Henry VI of England - Posthumous Cult

Posthumous Cult

Miracles were attributed to the king, and he was informally regarded as a saint and martyr, addressed particularly in cases of adversity. The anti-Yorkist cult was encouraged by Henry VII Tudor, as dynastic propaganda. A volume was compiled of the miracles attributed to him at St George's Chapel, Windsor, where Richard III had reinterred him, and Henry VII began building a chapel at Westminster Abbey to house Henry VI's relics. A number of Henry VI's miracles possessed a political dimension, such as his cure of a young girl afflicted with the King's evil, whose parents refused to bring her to the usurper, Richard III. By the time of Henry VIII's break with Rome, canonisation proceedings were under way. Hymns to him still exist and until the Reformation his hat was kept by his tomb at Windsor where pilgrims would put it on to enlist Henry's aid against migraines.

Numerous miracles were credited to the dead king, including his raising the plague victim Alice Newnett from the dead and appearing to her as she was being stitched in her shroud. He also intervened in the attempted hanging of Thomas Fuller who had been unjustly condemned to death, being accused of stealing some sheep. Henry placed his hand between the rope and Fuller's windpipe, thus keeping him alive, after which Fuller revived in the cart as it was taking him away for burial. He was also capable of inflicting harm, such as when he struck John Robyns blind after Robyns cursed "Saint Henry". Robyns was healed only after he went on a pilgrimage to the shrine of King Henry. A particular devotional act that was closely associated with the cult of Henry VI was the bending of a silver coin as an offering to the "saint" in order that he might perform a miracle.

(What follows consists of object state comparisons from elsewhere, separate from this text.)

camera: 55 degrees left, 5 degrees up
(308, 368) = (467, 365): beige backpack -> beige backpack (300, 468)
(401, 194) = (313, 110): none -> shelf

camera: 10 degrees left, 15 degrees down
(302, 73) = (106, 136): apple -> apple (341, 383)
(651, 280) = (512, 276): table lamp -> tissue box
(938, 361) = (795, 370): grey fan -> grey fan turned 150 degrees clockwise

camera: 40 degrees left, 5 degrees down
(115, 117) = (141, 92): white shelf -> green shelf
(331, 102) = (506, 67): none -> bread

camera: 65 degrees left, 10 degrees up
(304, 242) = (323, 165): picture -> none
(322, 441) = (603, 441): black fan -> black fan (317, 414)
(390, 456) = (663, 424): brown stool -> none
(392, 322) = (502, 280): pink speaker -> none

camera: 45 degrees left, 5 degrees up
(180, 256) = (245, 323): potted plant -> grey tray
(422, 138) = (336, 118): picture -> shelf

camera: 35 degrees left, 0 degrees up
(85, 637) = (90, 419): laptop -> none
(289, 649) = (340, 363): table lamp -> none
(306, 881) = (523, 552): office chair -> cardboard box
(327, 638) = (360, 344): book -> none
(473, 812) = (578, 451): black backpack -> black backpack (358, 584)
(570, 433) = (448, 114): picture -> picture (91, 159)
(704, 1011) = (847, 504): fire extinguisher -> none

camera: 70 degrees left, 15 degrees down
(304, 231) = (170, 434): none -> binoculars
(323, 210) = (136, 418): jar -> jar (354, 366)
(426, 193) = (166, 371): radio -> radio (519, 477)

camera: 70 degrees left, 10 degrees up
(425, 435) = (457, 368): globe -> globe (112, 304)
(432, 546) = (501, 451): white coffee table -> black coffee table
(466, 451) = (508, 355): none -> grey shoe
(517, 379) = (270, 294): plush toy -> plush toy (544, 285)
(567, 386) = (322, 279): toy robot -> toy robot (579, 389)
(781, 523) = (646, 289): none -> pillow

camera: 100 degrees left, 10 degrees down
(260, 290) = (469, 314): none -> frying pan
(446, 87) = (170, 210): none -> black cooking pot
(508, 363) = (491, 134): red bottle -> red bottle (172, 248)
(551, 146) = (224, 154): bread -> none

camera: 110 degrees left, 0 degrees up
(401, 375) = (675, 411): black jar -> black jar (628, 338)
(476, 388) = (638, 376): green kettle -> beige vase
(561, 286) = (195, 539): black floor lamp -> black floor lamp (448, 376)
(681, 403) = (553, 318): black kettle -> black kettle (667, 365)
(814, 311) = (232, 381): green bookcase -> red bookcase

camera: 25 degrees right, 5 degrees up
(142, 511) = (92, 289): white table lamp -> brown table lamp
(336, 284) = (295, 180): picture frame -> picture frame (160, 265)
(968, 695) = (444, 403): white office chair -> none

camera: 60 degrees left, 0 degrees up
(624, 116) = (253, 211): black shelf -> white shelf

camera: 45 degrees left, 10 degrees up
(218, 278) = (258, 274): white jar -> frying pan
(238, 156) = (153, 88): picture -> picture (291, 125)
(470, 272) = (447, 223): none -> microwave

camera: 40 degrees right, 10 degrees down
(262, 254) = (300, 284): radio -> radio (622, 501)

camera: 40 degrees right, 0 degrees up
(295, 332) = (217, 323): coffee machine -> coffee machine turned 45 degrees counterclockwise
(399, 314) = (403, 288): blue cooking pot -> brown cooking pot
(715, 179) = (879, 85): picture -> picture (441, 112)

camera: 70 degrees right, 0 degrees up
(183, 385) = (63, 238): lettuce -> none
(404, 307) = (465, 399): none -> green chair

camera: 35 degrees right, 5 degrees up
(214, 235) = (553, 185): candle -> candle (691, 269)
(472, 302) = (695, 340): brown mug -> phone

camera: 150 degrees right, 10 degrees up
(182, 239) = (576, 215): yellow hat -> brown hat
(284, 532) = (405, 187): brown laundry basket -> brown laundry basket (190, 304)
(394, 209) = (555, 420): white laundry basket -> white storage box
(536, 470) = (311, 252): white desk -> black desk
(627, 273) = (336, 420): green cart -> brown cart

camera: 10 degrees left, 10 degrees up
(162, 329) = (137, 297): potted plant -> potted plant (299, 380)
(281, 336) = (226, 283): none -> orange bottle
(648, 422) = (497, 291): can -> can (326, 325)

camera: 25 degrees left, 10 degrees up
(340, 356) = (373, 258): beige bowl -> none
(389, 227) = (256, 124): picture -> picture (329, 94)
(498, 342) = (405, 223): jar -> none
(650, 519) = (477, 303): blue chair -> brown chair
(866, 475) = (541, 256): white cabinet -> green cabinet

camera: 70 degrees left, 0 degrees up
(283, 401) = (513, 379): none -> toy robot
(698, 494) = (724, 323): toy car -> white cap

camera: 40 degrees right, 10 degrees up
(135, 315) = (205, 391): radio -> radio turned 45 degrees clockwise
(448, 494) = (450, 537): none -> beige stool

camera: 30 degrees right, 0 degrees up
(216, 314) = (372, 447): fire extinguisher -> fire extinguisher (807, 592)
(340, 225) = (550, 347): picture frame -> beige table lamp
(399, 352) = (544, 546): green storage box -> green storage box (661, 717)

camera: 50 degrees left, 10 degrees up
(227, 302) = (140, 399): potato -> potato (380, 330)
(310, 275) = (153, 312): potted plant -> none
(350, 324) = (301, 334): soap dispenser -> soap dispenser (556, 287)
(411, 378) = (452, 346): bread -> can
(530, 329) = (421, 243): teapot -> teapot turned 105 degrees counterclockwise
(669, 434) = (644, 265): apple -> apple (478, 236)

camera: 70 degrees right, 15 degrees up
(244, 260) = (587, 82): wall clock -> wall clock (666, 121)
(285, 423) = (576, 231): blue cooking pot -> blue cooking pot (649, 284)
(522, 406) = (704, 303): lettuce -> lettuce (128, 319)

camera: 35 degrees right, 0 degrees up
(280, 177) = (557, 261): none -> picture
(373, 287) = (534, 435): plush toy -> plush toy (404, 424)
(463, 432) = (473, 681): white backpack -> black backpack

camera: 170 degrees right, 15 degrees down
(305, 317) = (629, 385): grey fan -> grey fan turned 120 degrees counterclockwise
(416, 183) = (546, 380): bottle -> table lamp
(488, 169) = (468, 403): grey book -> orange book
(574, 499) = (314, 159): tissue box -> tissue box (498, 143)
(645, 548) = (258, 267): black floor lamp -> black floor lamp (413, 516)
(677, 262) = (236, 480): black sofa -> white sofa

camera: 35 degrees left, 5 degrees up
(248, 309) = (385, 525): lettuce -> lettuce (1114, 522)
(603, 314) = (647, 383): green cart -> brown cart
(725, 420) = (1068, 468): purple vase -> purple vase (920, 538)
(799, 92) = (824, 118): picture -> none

One story had a woman, Katherine Bailey, who was blind in one eye. As she was kneeling at mass, a stranger told her to bend a coin to King Henry. She promised to do so, and as the priest was raising the communion host, her partial blindness was cured.

Although his shrine was enormously popular as a pilgrimage destination during the early decades of the 16th century, over time, with the lessened need to legitimise Tudor rule, the cult of Henry VI faded.